(What you have to do): Should the entries contain pictures, leave them out and return exactly the lines from the first through the line holding "green vase [365,246,391,317]".

----------------

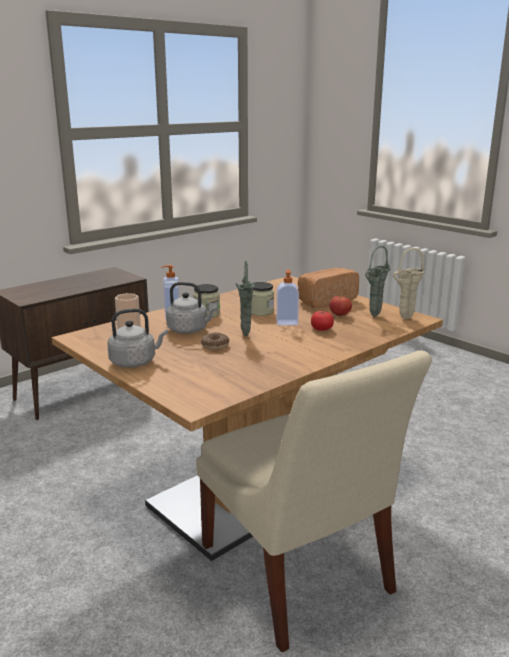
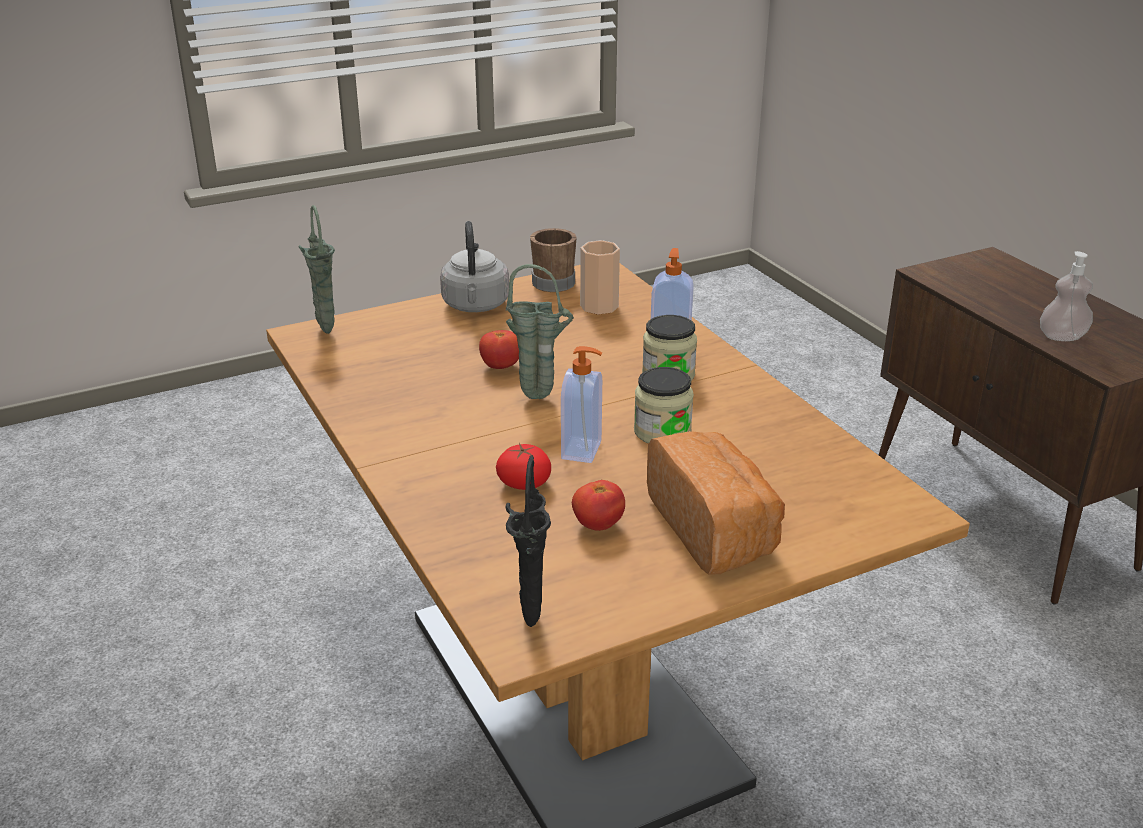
camera: 105 degrees right, 10 degrees up
grey kettle [166,282,217,334] -> none
beige chair [196,350,432,652] -> none
donut [201,332,229,350] -> tomato [479,330,519,369]
green vase [365,246,391,317] -> green vase moved to [298,205,335,334]
beige vase [393,248,425,319] -> black vase [505,455,551,627]
none -> brown mug [530,228,577,292]
none -> soap dispenser [1040,251,1093,341]

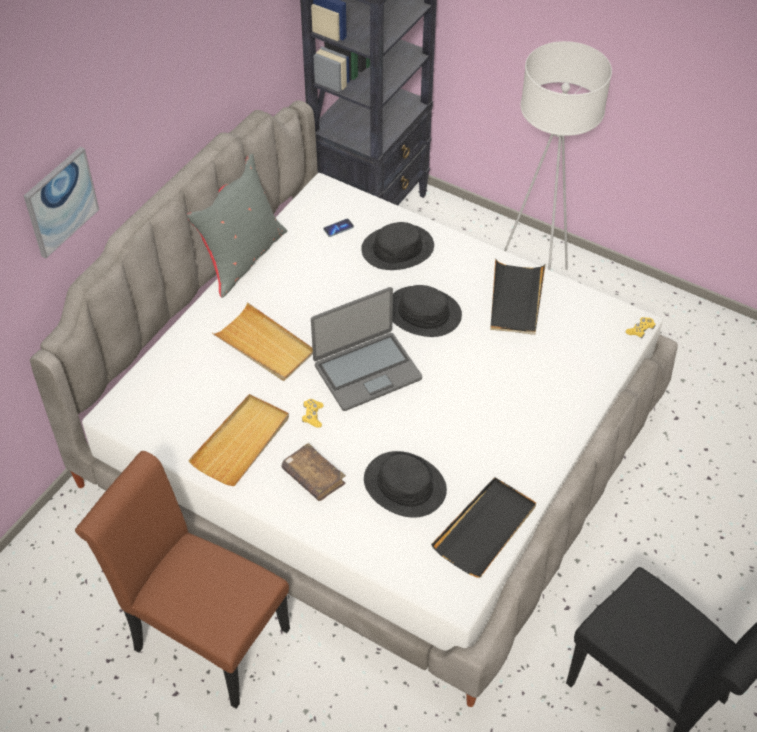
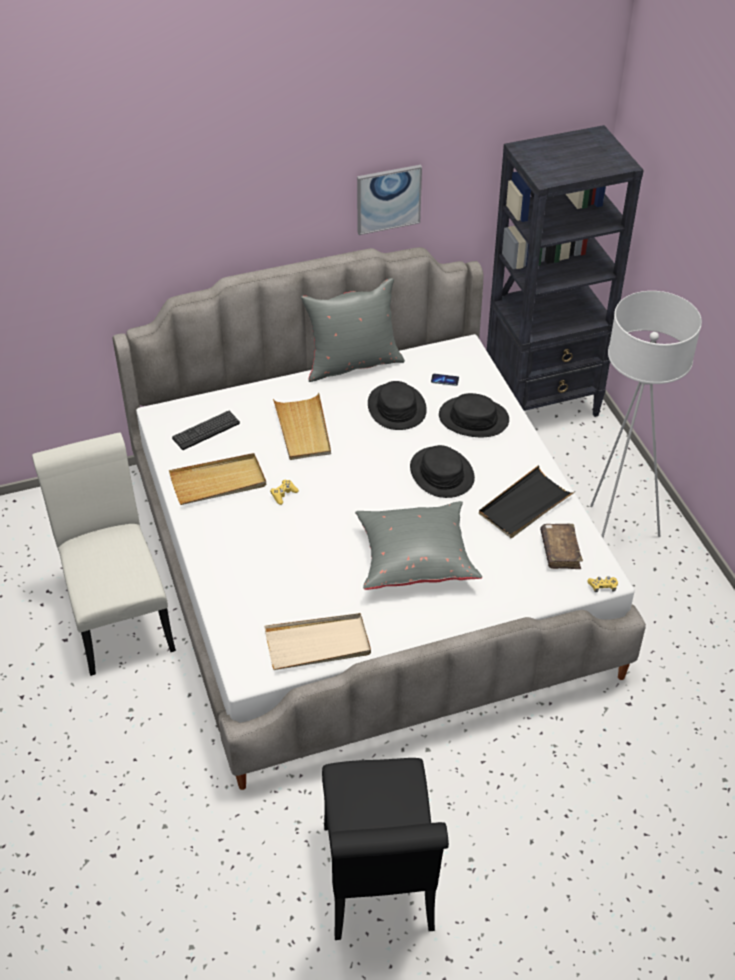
camera: 40 degrees right, 5 degrees down
picture [24,147,99,258] -> picture moved to [357,165,422,235]
brown chair [75,451,290,709] -> white chair [32,433,176,676]
brown book [281,443,346,501] -> brown book moved to [540,524,583,569]
laptop [311,287,422,411] -> none
black hat [364,451,447,518] -> black hat moved to [368,381,427,430]
black tray [431,477,536,578] -> beige tray [264,613,371,670]
none -> keyboard [172,411,240,450]
none -> grey pillow [355,501,482,590]

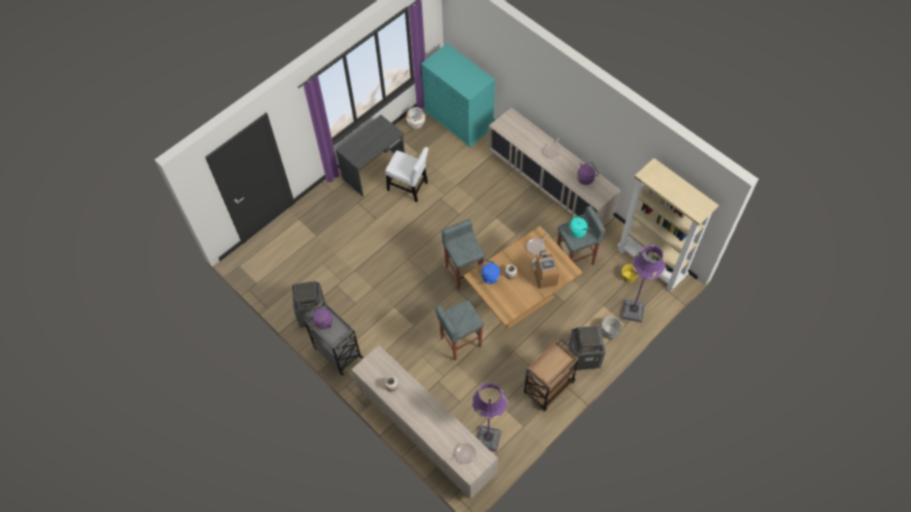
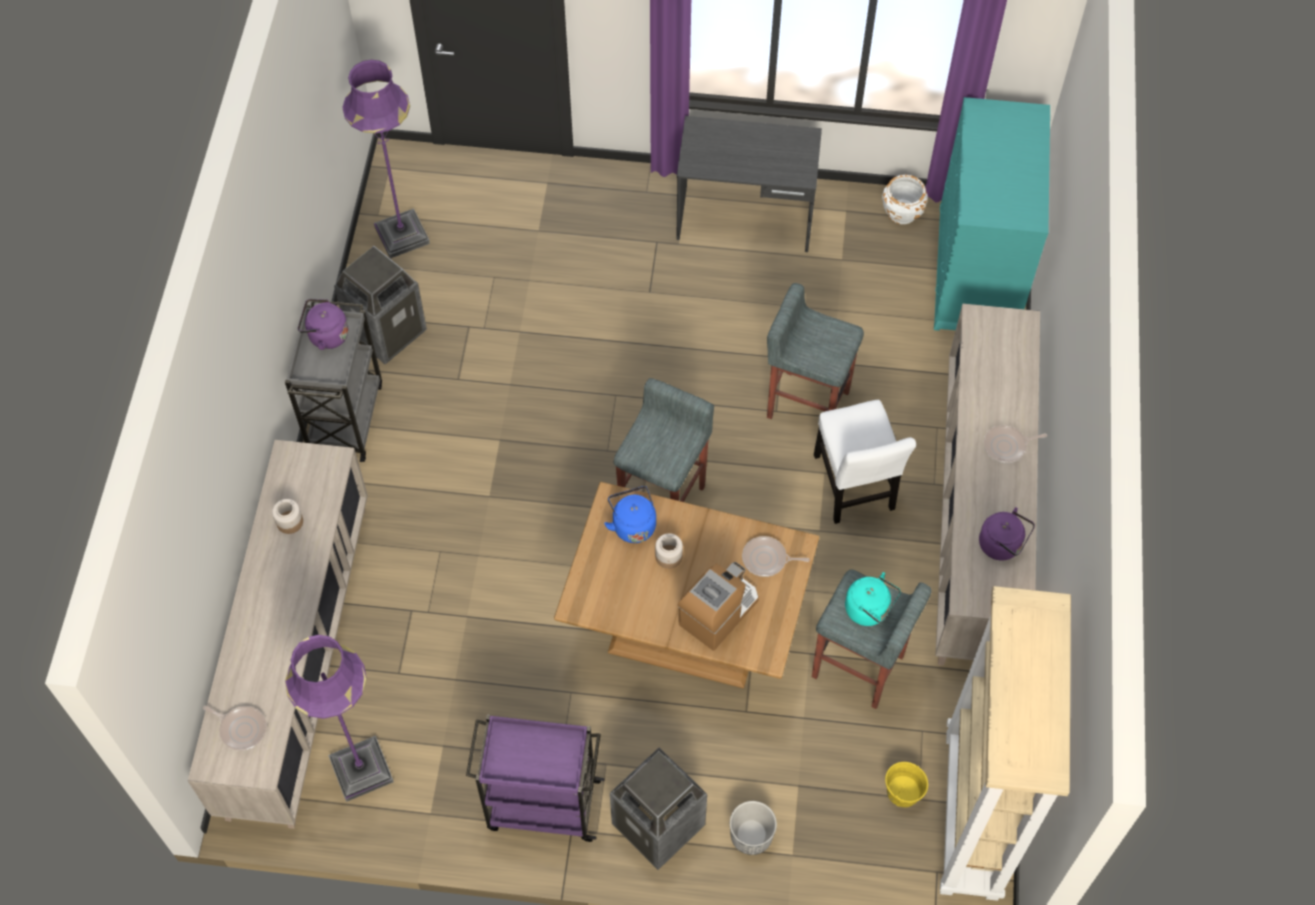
camera: 50 degrees right, 0 degrees up
white chair [385,147,428,202] -> white chair moved to [814,400,916,524]
grey stool [435,300,484,361] -> grey stool moved to [767,283,864,419]
brown cart [524,339,580,411] -> purple cart [466,714,605,842]
purple floor lamp [621,245,665,323] -> purple floor lamp moved to [342,60,430,259]

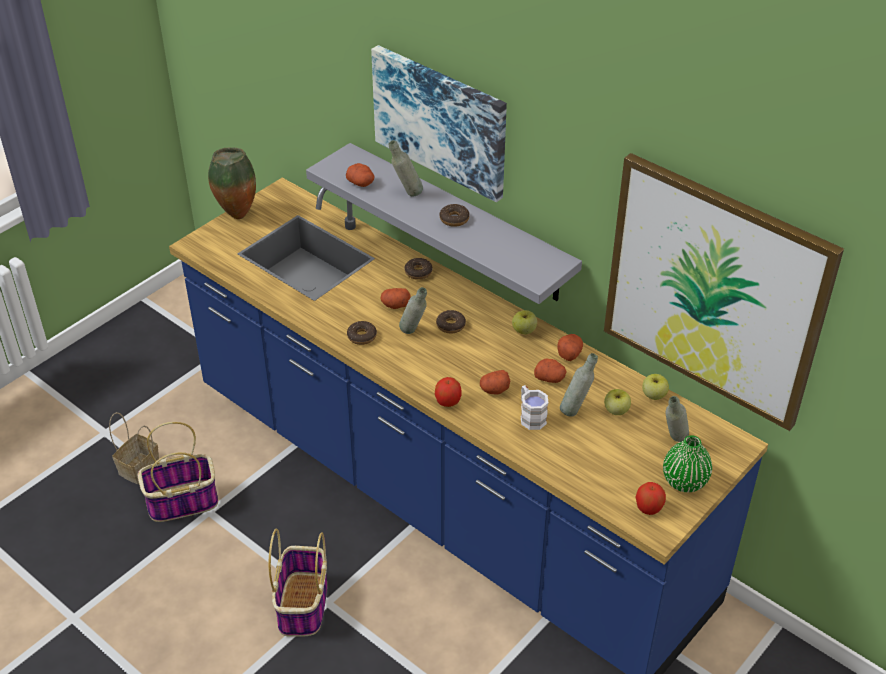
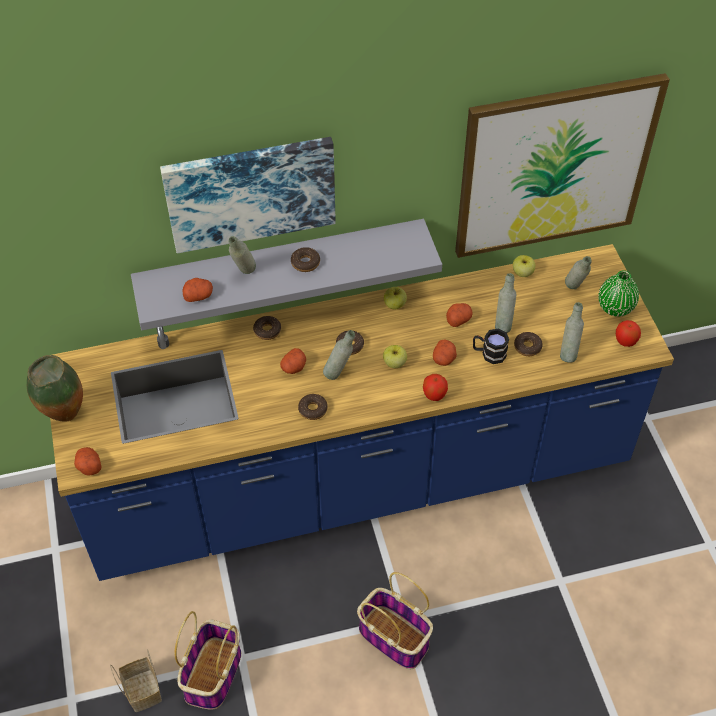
camera: 55 degrees left, 10 degrees up
white mug [521,385,548,430] -> black mug [473,329,509,364]
potato [557,334,583,361] -> potato moved to [74,447,101,475]
apple [604,389,631,415] -> apple moved to [383,345,407,368]
none -> donut [514,332,543,356]
none -> grey bottle [560,302,584,363]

----------------

(Task answer):
camera: 105 degrees right, 10 degrees up
grey kettle [166,282,217,334] -> none
beige chair [196,350,432,652] -> none
donut [201,332,229,350] -> tomato [479,330,519,369]
green vase [365,246,391,317] -> green vase moved to [298,205,335,334]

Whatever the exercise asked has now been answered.